Neither did any patient subgroup emerge with an indication of benefit from using the checkpoint inhibitor. Although the genetic features PD-1 and programmed death cell ligand (PD-L1) had been known theoretically to be involved with pembrolizumab targeting, the presence of these markers made no differences to outcomes. Specifically, the trial checked for the relevance of PD-L1 overexpression on pembrolizumab effectiveness. Outcomes for patients with PD-L1 combined positive scores (CPS) of at least 10 were compared with those of all patients treated with pembrolizumab irrespective of CPS. Immunotherapy failed to improve outcomes in any patient subgroup. Patients treated with pembrolizumab therapy who had CPS of at least 10 survived for a median of 16.1 months compared with 15.2 months OS among those treated with chemotherapy.
Toxicity wasn't an issue. There were no "new or unexpected safety signals" with pembrolizumab plus platinum-based chemotherapy.

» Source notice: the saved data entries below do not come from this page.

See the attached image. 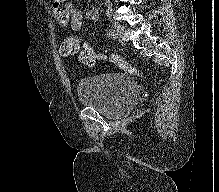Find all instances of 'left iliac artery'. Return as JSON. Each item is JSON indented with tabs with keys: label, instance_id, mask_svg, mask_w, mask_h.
Masks as SVG:
<instances>
[{
	"label": "left iliac artery",
	"instance_id": "44dca946",
	"mask_svg": "<svg viewBox=\"0 0 219 192\" xmlns=\"http://www.w3.org/2000/svg\"><path fill=\"white\" fill-rule=\"evenodd\" d=\"M108 34H109L110 36H114L113 30H112V29H108Z\"/></svg>",
	"mask_w": 219,
	"mask_h": 192
}]
</instances>
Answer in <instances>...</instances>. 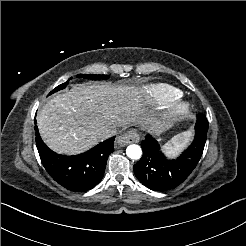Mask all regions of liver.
Masks as SVG:
<instances>
[{"instance_id":"obj_1","label":"liver","mask_w":246,"mask_h":246,"mask_svg":"<svg viewBox=\"0 0 246 246\" xmlns=\"http://www.w3.org/2000/svg\"><path fill=\"white\" fill-rule=\"evenodd\" d=\"M147 110L136 92L110 84L75 85L38 113L40 135L59 154H79L108 138L110 130L143 123Z\"/></svg>"}]
</instances>
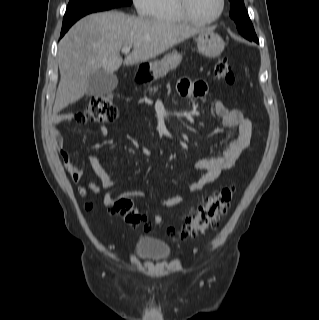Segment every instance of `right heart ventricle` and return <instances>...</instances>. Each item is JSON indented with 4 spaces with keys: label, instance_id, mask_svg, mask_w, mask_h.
Listing matches in <instances>:
<instances>
[{
    "label": "right heart ventricle",
    "instance_id": "right-heart-ventricle-1",
    "mask_svg": "<svg viewBox=\"0 0 319 320\" xmlns=\"http://www.w3.org/2000/svg\"><path fill=\"white\" fill-rule=\"evenodd\" d=\"M151 17L160 23L182 24L186 22L178 11L175 0H156Z\"/></svg>",
    "mask_w": 319,
    "mask_h": 320
}]
</instances>
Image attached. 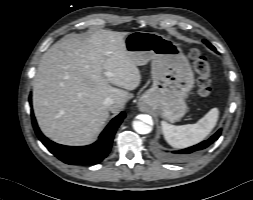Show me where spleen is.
I'll use <instances>...</instances> for the list:
<instances>
[{"instance_id": "obj_1", "label": "spleen", "mask_w": 253, "mask_h": 200, "mask_svg": "<svg viewBox=\"0 0 253 200\" xmlns=\"http://www.w3.org/2000/svg\"><path fill=\"white\" fill-rule=\"evenodd\" d=\"M219 117V110L212 108L195 124L171 125L161 122L164 138L174 148H187L204 140L215 127Z\"/></svg>"}]
</instances>
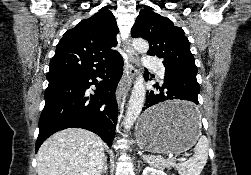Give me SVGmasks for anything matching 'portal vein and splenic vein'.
<instances>
[{
	"instance_id": "obj_1",
	"label": "portal vein and splenic vein",
	"mask_w": 251,
	"mask_h": 175,
	"mask_svg": "<svg viewBox=\"0 0 251 175\" xmlns=\"http://www.w3.org/2000/svg\"><path fill=\"white\" fill-rule=\"evenodd\" d=\"M166 157L174 158L175 154L174 153H169V154H166ZM177 161H179V162H187L188 158L187 157H179V158H177Z\"/></svg>"
}]
</instances>
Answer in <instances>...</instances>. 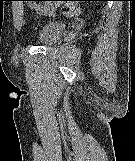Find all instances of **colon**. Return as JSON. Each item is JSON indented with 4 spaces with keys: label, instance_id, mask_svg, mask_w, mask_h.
Instances as JSON below:
<instances>
[{
    "label": "colon",
    "instance_id": "colon-1",
    "mask_svg": "<svg viewBox=\"0 0 135 161\" xmlns=\"http://www.w3.org/2000/svg\"><path fill=\"white\" fill-rule=\"evenodd\" d=\"M52 1L54 3L53 7H57L62 3L61 5V12L65 16H75L80 12V8L77 6L76 2L73 0H47Z\"/></svg>",
    "mask_w": 135,
    "mask_h": 161
}]
</instances>
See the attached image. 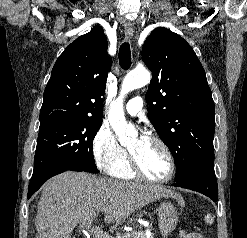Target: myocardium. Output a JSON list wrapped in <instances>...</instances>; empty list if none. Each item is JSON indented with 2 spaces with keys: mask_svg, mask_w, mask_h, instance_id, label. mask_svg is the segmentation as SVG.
<instances>
[{
  "mask_svg": "<svg viewBox=\"0 0 247 238\" xmlns=\"http://www.w3.org/2000/svg\"><path fill=\"white\" fill-rule=\"evenodd\" d=\"M147 139L158 144L165 152L166 157L168 159V163H169V169H168L167 174L160 178H152V177L147 176L141 170L135 156L132 154V152L129 151V162H130L131 169L133 173L135 174V176L143 181L150 182V183H165L169 181L175 173L176 163H175L173 152L168 146V144L164 140H162L160 137L151 135V136H148Z\"/></svg>",
  "mask_w": 247,
  "mask_h": 238,
  "instance_id": "myocardium-1",
  "label": "myocardium"
}]
</instances>
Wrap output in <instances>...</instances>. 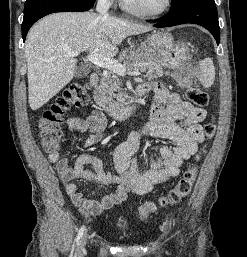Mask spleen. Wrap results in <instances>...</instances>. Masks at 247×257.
I'll return each mask as SVG.
<instances>
[{"label": "spleen", "mask_w": 247, "mask_h": 257, "mask_svg": "<svg viewBox=\"0 0 247 257\" xmlns=\"http://www.w3.org/2000/svg\"><path fill=\"white\" fill-rule=\"evenodd\" d=\"M199 80L205 88L211 87L214 83L215 68L211 58H205L201 61Z\"/></svg>", "instance_id": "spleen-1"}]
</instances>
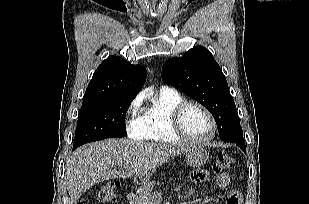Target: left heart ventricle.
Segmentation results:
<instances>
[{
    "label": "left heart ventricle",
    "mask_w": 309,
    "mask_h": 204,
    "mask_svg": "<svg viewBox=\"0 0 309 204\" xmlns=\"http://www.w3.org/2000/svg\"><path fill=\"white\" fill-rule=\"evenodd\" d=\"M182 124L184 129L194 138L205 139L211 133V124L202 110L189 106L183 113Z\"/></svg>",
    "instance_id": "left-heart-ventricle-1"
}]
</instances>
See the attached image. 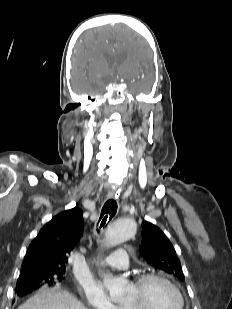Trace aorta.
<instances>
[{
    "label": "aorta",
    "mask_w": 232,
    "mask_h": 309,
    "mask_svg": "<svg viewBox=\"0 0 232 309\" xmlns=\"http://www.w3.org/2000/svg\"><path fill=\"white\" fill-rule=\"evenodd\" d=\"M136 231V225L133 221L125 218L115 220L105 233L103 242L107 248L115 247L130 238ZM104 285L109 291L110 299L114 302L125 298L128 290V281L124 278H116L110 274L104 275Z\"/></svg>",
    "instance_id": "aorta-1"
}]
</instances>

The study found a similar safety profile irrespective of pembrolizumab use.
There was no statistically significant difference in median progression-free survival between the pembrolizumab plus chemotherapy group (8.3 months) and the group receiving chemotherapy alone (7.1 months).
Looking at the details: 73 percent of all patients had "progression-free survival events." The proportion was only slightly different between the three study groups: 74 percent of the pembrolizumab plus chemotherapy group had progression events, while 78 percent of patients treated with pembrolizumab alone had such relapses. There were slightly fewer patients with events (66%) in the group treated with chemotherapy alone.

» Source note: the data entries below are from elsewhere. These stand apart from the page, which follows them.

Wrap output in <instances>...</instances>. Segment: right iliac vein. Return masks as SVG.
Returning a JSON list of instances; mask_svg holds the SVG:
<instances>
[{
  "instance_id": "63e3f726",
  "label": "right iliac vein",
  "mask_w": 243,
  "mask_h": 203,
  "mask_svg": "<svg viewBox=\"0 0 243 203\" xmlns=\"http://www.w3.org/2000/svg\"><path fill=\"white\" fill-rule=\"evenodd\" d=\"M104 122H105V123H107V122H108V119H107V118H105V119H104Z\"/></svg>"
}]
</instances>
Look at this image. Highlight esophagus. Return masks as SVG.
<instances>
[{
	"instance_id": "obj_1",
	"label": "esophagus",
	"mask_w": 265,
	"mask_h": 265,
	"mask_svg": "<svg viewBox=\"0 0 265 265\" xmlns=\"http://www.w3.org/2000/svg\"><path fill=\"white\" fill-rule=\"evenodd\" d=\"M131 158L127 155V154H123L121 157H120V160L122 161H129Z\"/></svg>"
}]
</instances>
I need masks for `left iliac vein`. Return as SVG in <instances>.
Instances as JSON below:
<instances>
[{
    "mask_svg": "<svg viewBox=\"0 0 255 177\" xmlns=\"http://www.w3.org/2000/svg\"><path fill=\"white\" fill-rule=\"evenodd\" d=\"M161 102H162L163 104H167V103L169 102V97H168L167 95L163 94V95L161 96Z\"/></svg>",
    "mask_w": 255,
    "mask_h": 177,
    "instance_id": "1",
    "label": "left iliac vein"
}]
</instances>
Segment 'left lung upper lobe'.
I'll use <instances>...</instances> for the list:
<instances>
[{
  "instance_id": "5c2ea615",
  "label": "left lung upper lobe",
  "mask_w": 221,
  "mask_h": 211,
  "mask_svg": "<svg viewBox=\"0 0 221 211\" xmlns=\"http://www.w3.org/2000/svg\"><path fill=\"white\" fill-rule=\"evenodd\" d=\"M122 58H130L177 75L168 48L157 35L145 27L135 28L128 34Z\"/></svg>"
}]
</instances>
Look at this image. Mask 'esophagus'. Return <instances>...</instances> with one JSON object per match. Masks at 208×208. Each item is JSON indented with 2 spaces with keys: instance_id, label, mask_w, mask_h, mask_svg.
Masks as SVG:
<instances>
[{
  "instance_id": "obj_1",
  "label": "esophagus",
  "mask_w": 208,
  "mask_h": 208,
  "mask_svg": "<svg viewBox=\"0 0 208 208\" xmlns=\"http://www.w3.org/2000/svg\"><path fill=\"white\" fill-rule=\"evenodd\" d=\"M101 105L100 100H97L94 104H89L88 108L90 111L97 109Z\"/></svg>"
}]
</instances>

The most common Grade 3/4 adverse event attributed to study treatment was anemia-reported in 30 percent of patients treated with pembrolizumab plus chemotherapy and 33 percent of patients receiving chemotherapy alone. Six patients died due to an adverse event attributed to study treatment; two patients in each treatment group.
The investigators reported that at the time of the final analysis 717 (71%) of the patients had died. These included 70 percent of those treated with pembrolizumab plus chemotherapy, 68 percent of patients in the pembrolizumab monotherapy group, and 75 percent of the chemotherapy group. Median overall survival was 17.0 months in the pembrolizumab plus chemotherapy group compared with 14.3 months in the chemotherapy group-a non-significant difference.
The study findings suggested that combining first-line pembrolizumab plus chemotherapy had not improved survival of unselected patients with advanced urothelial carcinoma, and no subgroups had performed any better than others. The authors concluded: "The addition of pembrolizumab to first-line platinum-based chemotherapy did not significantly improve efficacy and should not be widely adopted for treatment of advanced urothelial carcinoma."
Peter M. Goodwin is a contributing writer.